──────── Provided information ────────

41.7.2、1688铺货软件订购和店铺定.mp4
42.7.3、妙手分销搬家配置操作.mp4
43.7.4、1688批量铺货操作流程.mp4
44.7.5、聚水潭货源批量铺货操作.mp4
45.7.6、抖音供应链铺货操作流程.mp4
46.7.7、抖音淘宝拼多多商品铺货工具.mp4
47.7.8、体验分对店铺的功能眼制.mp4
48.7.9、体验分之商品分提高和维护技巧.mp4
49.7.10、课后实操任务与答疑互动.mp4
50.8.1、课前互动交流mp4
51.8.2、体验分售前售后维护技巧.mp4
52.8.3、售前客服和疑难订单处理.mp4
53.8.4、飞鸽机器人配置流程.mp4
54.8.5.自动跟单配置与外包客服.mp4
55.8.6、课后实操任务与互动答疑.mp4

────────

Problem to work on
Only the lines from the one holding "49.7.10、课后实操任务与答疑互动.mp4" through the final line of the entries, both included, should be given again, word for word.

Task solution
49.7.10、课后实操任务与答疑互动.mp4
50.8.1、课前互动交流mp4
51.8.2、体验分售前售后维护技巧.mp4
52.8.3、售前客服和疑难订单处理.mp4
53.8.4、飞鸽机器人配置流程.mp4
54.8.5.自动跟单配置与外包客服.mp4
55.8.6、课后实操任务与互动答疑.mp4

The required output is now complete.